O homem realizava o golpe da pirâmide financeira

Polícia prende homem que teria enganado 26 vítimas e gerado prejuízo de R$ 3 milhões
Homem foi preso no bairro Santo Agostinho, região Centro-Sul de Belo Horizonte. (Foto: Divulgação PCMG)

A Polícia Civil de Minas Gerais (PCMG) cumpriu mandado de prisão preventiva e de busca e apreensão contra um homem, de 31 anos, no bairro Santo Agostinho, em Belo Horizonte, nesta terça-feira (15). O suspeito é investigado, há cerca de três meses, pelos crimes de estelionato, apropriação indébita e falsidade ideológica. As investigações indicam que ele teria ludibriado cerca de 26 vítimas, gerando um prejuízo estimado de R$ 3 milhões.
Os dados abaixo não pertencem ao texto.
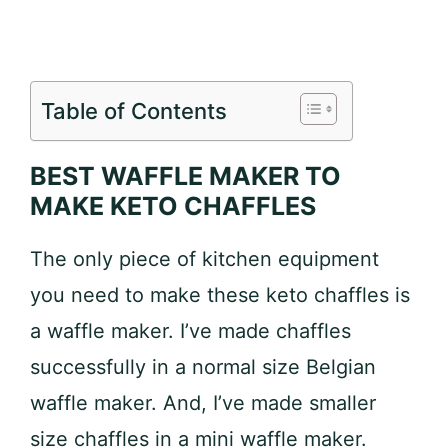
Table of Contents
BEST WAFFLE MAKER TO
MAKE KETO CHAFFLES
The only piece of kitchen equipment
you need to make these keto chaffles is
a waffle maker. I’ve made chaffles
successfully in a normal size Belgian
waffle maker. And, I’ve made smaller
size chaffles in a mini waffle maker.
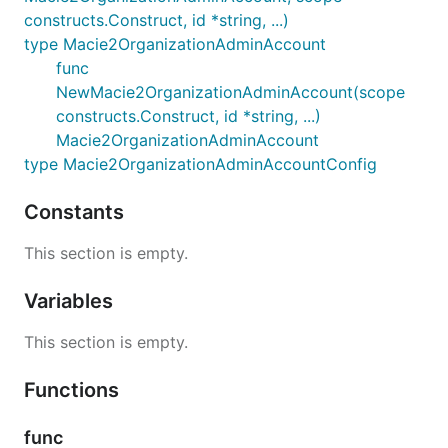
constructs.Construct, id *string, ...)
type Macie2OrganizationAdminAccount
func
NewMacie2OrganizationAdminAccount(scope
constructs.Construct, id *string, ...)
Macie2OrganizationAdminAccount
type Macie2OrganizationAdminAccountConfig
Constants
This section is empty.
Variables
This section is empty.
Functions
func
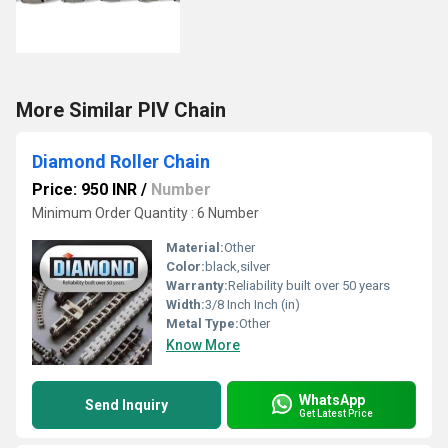
More Similar PIV Chain
Diamond Roller Chain
Price: 950 INR
/
Number
Minimum Order Quantity : 6 Number
Material:
Other
Color:
black,silver
Warranty:
Reliability built over 50 years
Width:
3/8 Inch Inch (in)
Metal Type:
Other
Know More
WhatsApp
Send Inquiry
Get Latest Price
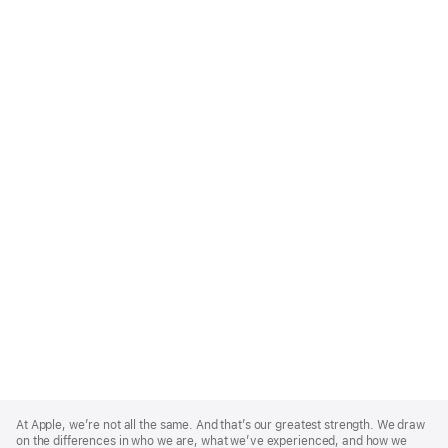
Apple
Footer
At Apple, we’re not all the same. And that’s our greatest strength. We draw
on the differences in who we are, what we’ve experienced, and how we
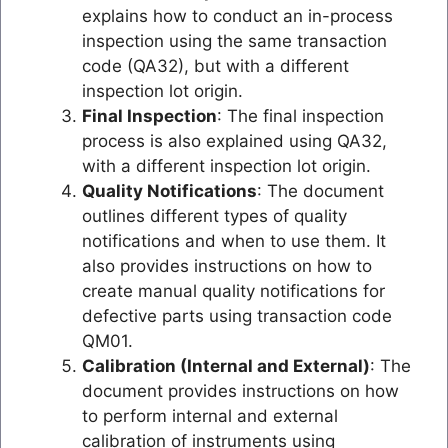
explains how to conduct an in-process
inspection using the same transaction
code (QA32), but with a different
inspection lot origin.
Final Inspection
: The final inspection
process is also explained using QA32,
with a different inspection lot origin.
Quality Notifications
: The document
outlines different types of quality
notifications and when to use them. It
also provides instructions on how to
create manual quality notifications for
defective parts using transaction code
QM01.
Calibration (Internal and External)
: The
document provides instructions on how
to perform internal and external
calibration of instruments using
Segundo apurado pela Polícia Civil, o suspeito oferecia oportunidades de investimento financeiro com retorno de aproximadamente 40% em cima do valor aplicado. De acordo com os depoimentos, as vítimas eram convencidas a aplicar inicialmente uma quantia menor de dinheiro para constatarem que realmente a vantagem aconteceria. Após receberem o lucro do valor baixo, as vítimas aumentavam o investimento e os repasses não eram realizados pelo suspeito. O esquema seria de uma espécie de pirâmide financeira.

O suspeito tinha um padrão de vítimas, sempre focado em atrair pessoas com um padrão de vida elevado e bem-sucedidas financeiramente. O investigado se valia, ainda, de conquistas amorosas, atraindo mulheres a fim de posteriormente angariar vantagem financeira. Uma das vítimas revelou que, após se envolver com o indivíduo e ser convencida a repassar valores a ele, foi agredida e perseguida, tendo que solicitar medida protetiva para resguardar sua integridade física e mental.

Vida de luxo nas redes

A Polícia Civil também apurou que o suspeito ostentava uma vida de alto luxo em suas redes sociais, postando fotos e vídeos em carros importados, usando roupas e relógios de grife e fazendo viagens constantes ao exterior. No apartamento do investigado, foram apreendidos diversos cartões de crédito, relógios de marca, celulares, agenda com anotações de dados pessoais e bancários das vítimas, entre outros itens pertinentes à investigação.

Após os trabalhos realizados pela PCMG, o suspeito foi encaminhado ao sistema prisional.